1, house feeding. The venue is available next to Tangku or Riverside, but also in the courtyard. The pens should be air circulated. Houses should be made of bamboo strips with a height of 60 centimeters, 5 square meters of ducklings, and 20 to 30 ducks. Ducks and troughs will be placed on the sidewalks. Formulation formula for compound feed (%): corn 62, wheat bran 15, fried peas, fish meal 7, rapeseed cake 7, bone meal 2.8, table salt 0.2. Feed 4 times a day, feed water while feeding and let it fill. At the same time to add green feed, the general ratio of green feed and compound feed is 1 to 1.5:1. In addition, it is necessary to strengthen the bathing of the young bird in the house feeding, and can be put into the bath of the pond, the library, and the river.
2, grazing bred. Can be placed in rice fields, ponds, creeks, rivers and other waters. Grazing time is generally on the afternoon and once in the afternoon, before 11 o'clock in the morning and after 16 o'clock in the afternoon. At the same time, supplemented with 2 to 3 batches of food every day, can be formulated according to the feeding formula of the feeding chicks.
Third, the short-term fattening is mainly to increase the fat of ducks, making the meat more delicious and delicate. It is most appropriate to begin fattening after 55 days of breeding. Use high-energy, low-protein compound feeds during fattening. Reference formula (%): corn 35, flour 30, rice bran 25, sorghum 6.5, shell powder 2, bone meal 1, table salt 0.5. Filling and fattening were carried out, and the compound feed was adjusted to a dry paste with water, and it was hand-rolled into a round bar with a diameter of 3.3 cm and a length of 5 cm. The operator was on a small stool with his legs clamped on the lower part of the duck body. The thumb and index finger of the left hand opened the duck's beak. The middle finger pressed the tongue. The right hand first dipped the water to make it lubricate, and then filled it from the mouth to the esophagus. Fill 3 times a day. On the 1st to the 3rd day of fattening, 3~4 round bars are filled each time. On the 4th to 8th days, 4~6 roots are filled each time. After 8 days, 6~8 roots are filled each time. After filling, you can drink enough water for tens of minutes every day to facilitate digestion and fattening. Management attention should be paid to the darkness of duck housing, so that the ducks are less active and have more rest. The fattening period is generally 15 days. When the body weight of the quail duck exceeds 3 kilograms, the thickness of the subcutaneous fat is increased by hand, and the plumage of the wing feather is transparent.

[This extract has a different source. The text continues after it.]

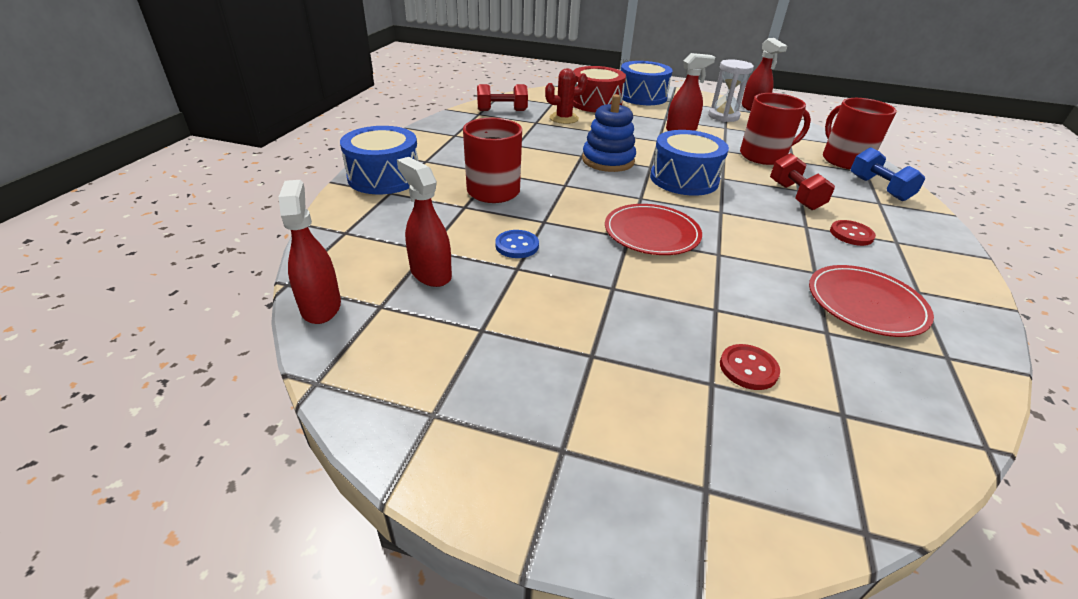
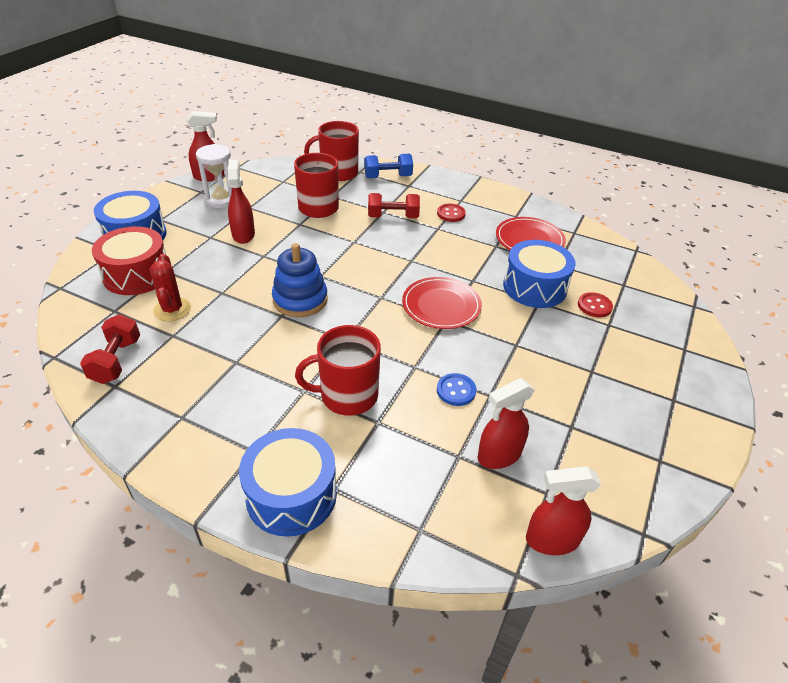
camera: 80 degrees left, 5 degrees up
blue drum [650,130,729,196] -> blue drum moved to [503,240,576,308]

Food Additives are substances added to food. Some additives have been used for centuries. With the advent of processed foods in the second half of the twentieth century, many more additives have been introduced, of both natural and artificial origin.

The advantages of food additives are these followed:

1. Improve the appearance of food.
2. Keep and enhance the nutrition value of food.
3. Increase the variety and conveniences of food.
4. Miantain freshness and prolong shelf life.
5. Provide leavening or control acidity and alkalinity.